* **Task goal**:
Before writing anything, find the line that contains "G04 APERTURE LIST*", then retype the entries below exactly from their first line through that one, without pictures.

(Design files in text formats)
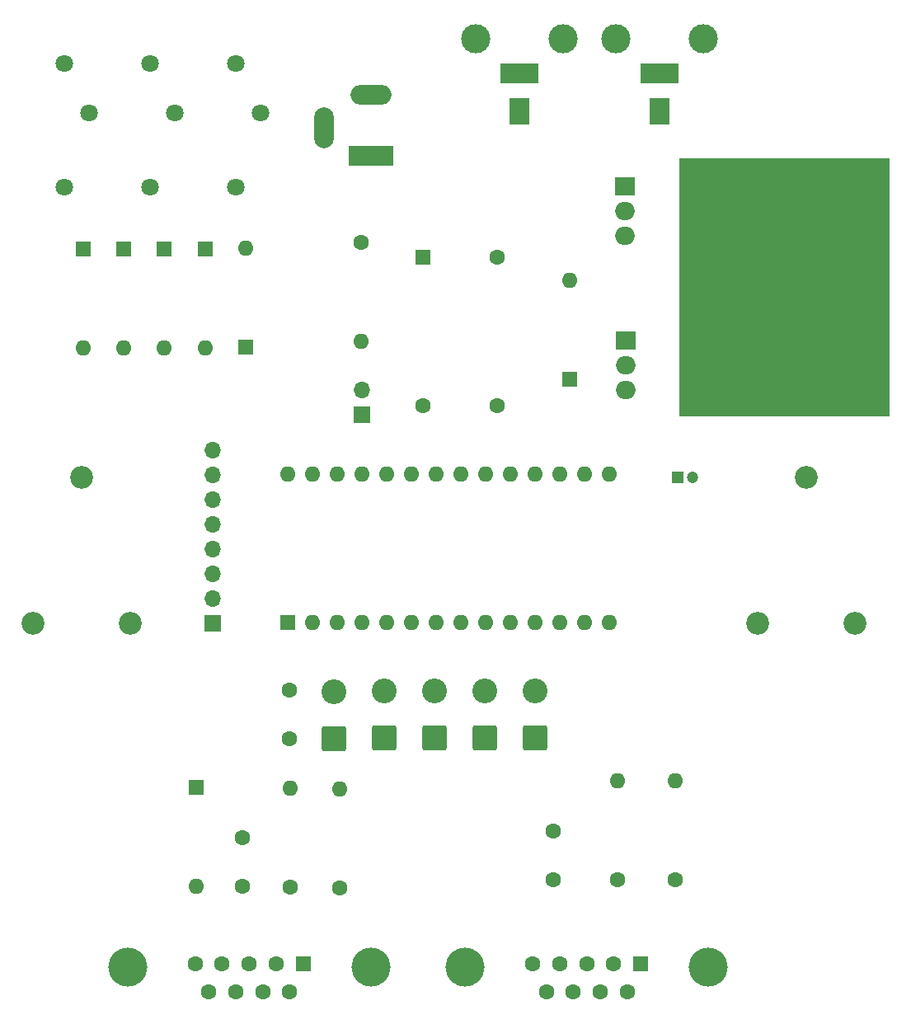
<source format=gbr>
%TF.GenerationSoftware,KiCad,Pcbnew,7.0.11*%
%TF.CreationDate,2025-01-18T22:08:42+03:00*%
%TF.ProjectId,Pong,506f6e67-2e6b-4696-9361-645f70636258,rev?*%
%TF.SameCoordinates,Original*%
%TF.FileFunction,Soldermask,Top*%
%TF.FilePolarity,Negative*%
%FSLAX46Y46*%
G04 Gerber Fmt 4.6, Leading zero omitted, Abs format (unit mm)*
G04 Created by KiCad (PCBNEW 7.0.11) date 2025-01-18 22:08:42*
%MOMM*%
%LPD*%
G01*
G04 APERTURE LIST*
G04 Aperture macros list*
%AMRoundRect*
0 Rectangle with rounded corners*
0 $1 Rounding radius*
0 $2 $3 $4 $5 $6 $7 $8 $9 X,Y pos of 4 corners*
0 Add a 4 corners polygon primitive as box body*
4,1,4,$2,$3,$4,$5,$6,$7,$8,$9,$2,$3,0*
0 Add four circle primitives for the rounded corners*
1,1,$1+$1,$2,$3*
1,1,$1+$1,$4,$5*
1,1,$1+$1,$6,$7*
1,1,$1+$1,$8,$9*
0 Add four rect primitives between the rounded corners*
20,1,$1+$1,$2,$3,$4,$5,0*
20,1,$1+$1,$4,$5,$6,$7,0*
20,1,$1+$1,$6,$7,$8,$9,0*
20,1,$1+$1,$8,$9,$2,$3,0*%
G04 Aperture macros list end*
%ADD10C,0.100000*%
%ADD11C,1.800000*%
%ADD12R,1.600000X1.600000*%
%ADD13O,1.600000X1.600000*%
%ADD14R,4.600000X2.000000*%
%ADD15O,4.200000X2.000000*%
%ADD16O,2.000000X4.200000*%
%ADD17C,4.000000*%
%ADD18C,1.600000*%
%ADD19RoundRect,0.249999X1.025001X-1.025001X1.025001X1.025001X-1.025001X1.025001X-1.025001X-1.025001X0*%
%ADD20C,2.550000*%
%ADD21R,1.700000X1.700000*%
%ADD22O,1.700000X1.700000*%
%ADD23C,3.000000*%
%ADD24R,2.000000X2.700000*%
%ADD25R,4.000000X2.000000*%
%ADD26R,1.200000X1.200000*%
%ADD27C,1.200000*%
%ADD28R,2.000000X1.905000*%
%ADD29O,2.000000X1.905000*%
%ADD30C,2.340000*%
G04 APERTURE END LIST*
D10*
X170281600Y-52247800D02*
X191820800Y-52247800D01*
X191820800Y-78714600D01*
X170281600Y-78714600D01*
X170281600Y-52247800D01*
G36*
X170281600Y-52247800D02*
G01*
X191820800Y-52247800D01*
X191820800Y-78714600D01*
X170281600Y-78714600D01*
X170281600Y-52247800D01*
G37*
D11*
%TO.C,RV3*%
X124734400Y-55256400D03*
X127274400Y-47636400D03*
X124734400Y-42556400D03*
%TD*%
D12*
%TO.C,D6*%
X113214200Y-61569600D03*
D13*
X113214200Y-71729600D03*
%TD*%
D14*
%TO.C,J3*%
X138622800Y-52019200D03*
D15*
X138622800Y-45719200D03*
D16*
X133822800Y-49119200D03*
%TD*%
D12*
%TO.C,D4*%
X121558100Y-61569600D03*
D13*
X121558100Y-71729600D03*
%TD*%
D17*
%TO.C,J1*%
X148266600Y-135334100D03*
X173266600Y-135334100D03*
D12*
X166306600Y-135034100D03*
D18*
X163536600Y-135034100D03*
X160766600Y-135034100D03*
X157996600Y-135034100D03*
X155226600Y-135034100D03*
X164921600Y-137874100D03*
X162151600Y-137874100D03*
X159381600Y-137874100D03*
X156611600Y-137874100D03*
%TD*%
%TO.C,C1*%
X125424600Y-122064500D03*
X125424600Y-127064500D03*
%TD*%
D12*
%TO.C,D3*%
X125730000Y-71653400D03*
D13*
X125730000Y-61493400D03*
%TD*%
D12*
%TO.C,D2*%
X159004000Y-74955400D03*
D13*
X159004000Y-64795400D03*
%TD*%
D18*
%TO.C,C2*%
X157352400Y-121327900D03*
X157352400Y-126327900D03*
%TD*%
D17*
%TO.C,J2*%
X113599800Y-135334100D03*
X138599800Y-135334100D03*
D12*
X131639800Y-135034100D03*
D18*
X128869800Y-135034100D03*
X126099800Y-135034100D03*
X123329800Y-135034100D03*
X120559800Y-135034100D03*
X130254800Y-137874100D03*
X127484800Y-137874100D03*
X124714800Y-137874100D03*
X121944800Y-137874100D03*
%TD*%
D12*
%TO.C,X1*%
X143941800Y-62433200D03*
D18*
X143941800Y-77673200D03*
X151561800Y-77673200D03*
X151561800Y-62433200D03*
%TD*%
D19*
%TO.C,SW2*%
X139970100Y-111810200D03*
D20*
X139970100Y-107010200D03*
%TD*%
D11*
%TO.C,RV5*%
X107157600Y-55256400D03*
X109697600Y-47636400D03*
X107157600Y-42556400D03*
%TD*%
D12*
%TO.C,D8*%
X120700200Y-116842900D03*
D13*
X120700200Y-127002900D03*
%TD*%
D19*
%TO.C,SW4*%
X150301100Y-111810800D03*
D20*
X150301100Y-107010800D03*
%TD*%
D12*
%TO.C,D5*%
X117386100Y-61569600D03*
D13*
X117386100Y-71729600D03*
%TD*%
D12*
%TO.C,D7*%
X109042200Y-61569600D03*
D13*
X109042200Y-71729600D03*
%TD*%
D18*
%TO.C,R3*%
X130301400Y-127129900D03*
D13*
X130301400Y-116969900D03*
%TD*%
D21*
%TO.C,SW1*%
X122351800Y-100050600D03*
D22*
X122351800Y-97510600D03*
X122351800Y-94970600D03*
X122351800Y-92430600D03*
X122351800Y-89890600D03*
X122351800Y-87350600D03*
X122351800Y-84810600D03*
X122351800Y-82270600D03*
%TD*%
D23*
%TO.C,J6*%
X158347800Y-39972600D03*
X149347800Y-39972600D03*
D24*
X153847800Y-47472600D03*
D25*
X153847800Y-43572600D03*
%TD*%
D26*
%TO.C,C4*%
X170127800Y-85064600D03*
D27*
X171627800Y-85064600D03*
%TD*%
D12*
%TO.C,U2*%
X130083400Y-99928600D03*
D13*
X132623400Y-99928600D03*
X135163400Y-99928600D03*
X137703400Y-99928600D03*
X140243400Y-99928600D03*
X142783400Y-99928600D03*
X145323400Y-99928600D03*
X147863400Y-99928600D03*
X150403400Y-99928600D03*
X152943400Y-99928600D03*
X155483400Y-99928600D03*
X158023400Y-99928600D03*
X160563400Y-99928600D03*
X163103400Y-99928600D03*
X163103400Y-84688600D03*
X160563400Y-84688600D03*
X158023400Y-84688600D03*
X155483400Y-84688600D03*
X152943400Y-84688600D03*
X150403400Y-84688600D03*
X147863400Y-84688600D03*
X145323400Y-84688600D03*
X142783400Y-84688600D03*
X140243400Y-84688600D03*
X137703400Y-84688600D03*
X135163400Y-84688600D03*
X132623400Y-84688600D03*
X130083400Y-84688600D03*
%TD*%
D18*
%TO.C,R4*%
X163905600Y-126342500D03*
D13*
X163905600Y-116182500D03*
%TD*%
D21*
%TO.C,D1*%
X137693400Y-78613000D03*
D22*
X137693400Y-76073000D03*
%TD*%
D28*
%TO.C,U3*%
X164820600Y-70967600D03*
D29*
X164820600Y-73507600D03*
X164820600Y-76047600D03*
%TD*%
D18*
%TO.C,R1*%
X169874600Y-126342500D03*
D13*
X169874600Y-116182500D03*
%TD*%
D28*
%TO.C,U1*%
X164719000Y-55118000D03*
D29*
X164719000Y-57658000D03*
X164719000Y-60198000D03*
%TD*%
D23*
%TO.C,J5*%
X172749600Y-39972600D03*
X163749600Y-39972600D03*
D24*
X168249600Y-47472600D03*
D25*
X168249600Y-43572600D03*
%TD*%
D19*
%TO.C,SW3*%
X145135600Y-111810800D03*
D20*
X145135600Y-107010800D03*
%TD*%
D30*
%TO.C,RV2*%
X188290200Y-100006800D03*
X183290200Y-85006800D03*
X178290200Y-100006800D03*
%TD*%
D18*
%TO.C,C3*%
X130219000Y-106898400D03*
X130219000Y-111898400D03*
%TD*%
D19*
%TO.C,SW6*%
X134804600Y-111862200D03*
D20*
X134804600Y-107062200D03*
%TD*%
D18*
%TO.C,R2*%
X135406800Y-127206100D03*
D13*
X135406800Y-117046100D03*
%TD*%
D19*
%TO.C,SW5*%
X155466600Y-111810800D03*
D20*
X155466600Y-107010800D03*
%TD*%
D11*
%TO.C,RV4*%
X115946000Y-55256400D03*
X118486000Y-47636400D03*
X115946000Y-42556400D03*
%TD*%
D30*
%TO.C,RV1*%
X113915200Y-100006800D03*
X108915200Y-85006800D03*
X103915200Y-100006800D03*
%TD*%
D18*
%TO.C,R5*%
X137617200Y-60909200D03*
D13*
X137617200Y-71069200D03*
%TD*%
M02*

</source>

* **Response**:
<source format=gbr>
%TF.GenerationSoftware,KiCad,Pcbnew,7.0.11*%
%TF.CreationDate,2025-01-18T22:08:42+03:00*%
%TF.ProjectId,Pong,506f6e67-2e6b-4696-9361-645f70636258,rev?*%
%TF.SameCoordinates,Original*%
%TF.FileFunction,Soldermask,Top*%
%TF.FilePolarity,Negative*%
%FSLAX46Y46*%
G04 Gerber Fmt 4.6, Leading zero omitted, Abs format (unit mm)*
G04 Created by KiCad (PCBNEW 7.0.11) date 2025-01-18 22:08:42*
%MOMM*%
%LPD*%
G01*
G04 APERTURE LIST*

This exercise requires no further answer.